Eva Husson (Bang Gang (A Modern Love Story)) returns to the Festival with a timely war film about survival and sisterhood centred on the “Girls of the Sun,” a battalion of women fighting to take back their homes from ISIS extremists in Iraqi Kurdistan.
Girls of the Sun
Translating the experiences of war to the big screen has predominantly been the domain of male directors. With her second full-length feature, writer-director Eva Husson, TIFF Platform and now Cannes Competition alum, brings all the action, emotion, and suspense that you'd expect from a film set on the front lines of a war zone, but with a distinctive and refreshing female gaze.
Girls of the Sun follows an impassioned war correspondent, Mathilde (Emmanuelle Bercot), into the Daesh battleground of northwestern Iraqi Kurdistan, where she is embedded with a unit of female peshmerga fighters. Led by Bahar (Golshifteh Farahani), the unit is made up of women formerly held captive, many as sex slaves, by Daesh following the massacre of their husbands and the kidnapping of their children. Seamlessly weaving between the harrowing pasts that brought them together and their perilous present, Husson highlights the shared suffering that strengthens their bond and their will to fight to get their village, and their families, back.

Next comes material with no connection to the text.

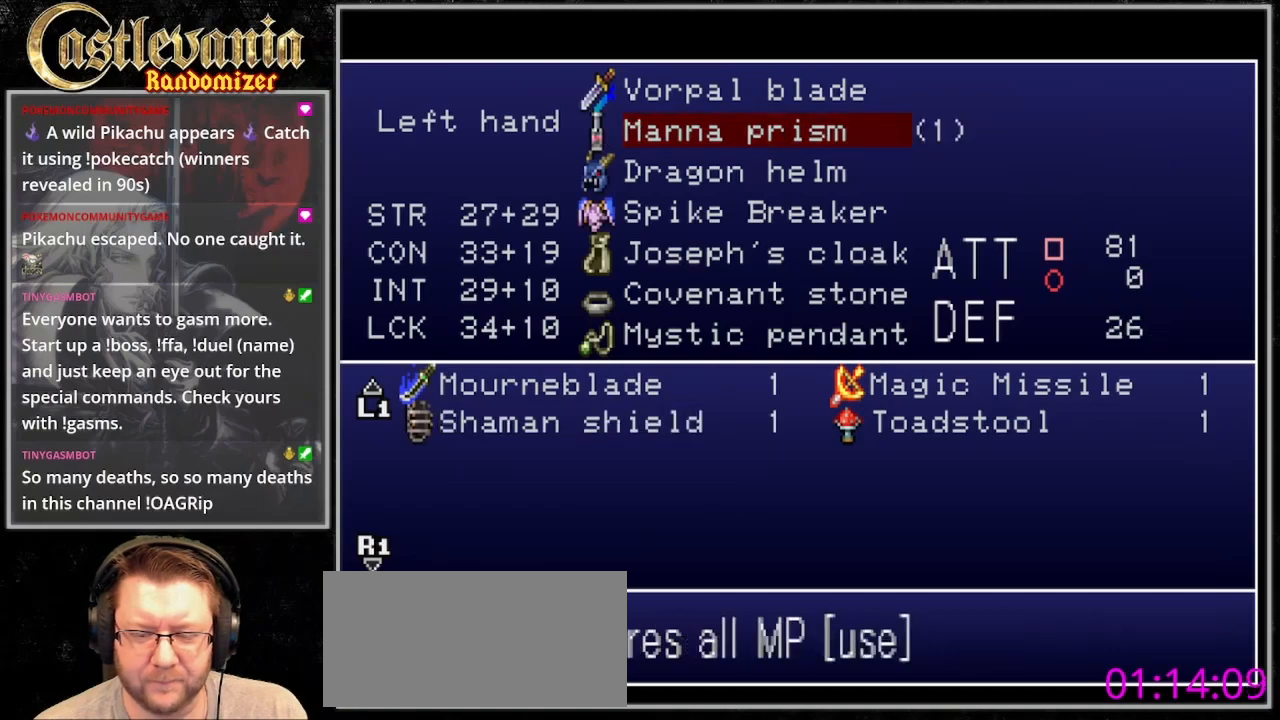
{"dt_ms": 500, "buttons": [], "events": []}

Though operating here at a much larger scale, as in her debut feature Bang Gang (A Modern Love Story) Husson deftly presents the stories of individual characters within her larger ensemble narrative. She consistently chooses to highlight the camaraderie shared by the female fighters over the violence they inflict; her characters are soldiers, yes, but they are also women, and people, first. Thwarting expectations, Husson challenges our notions of the roles of women both on the battlefield and behind the camera and, through her characters' unrelenting pursuit of freedom, reminds us to never give up hope.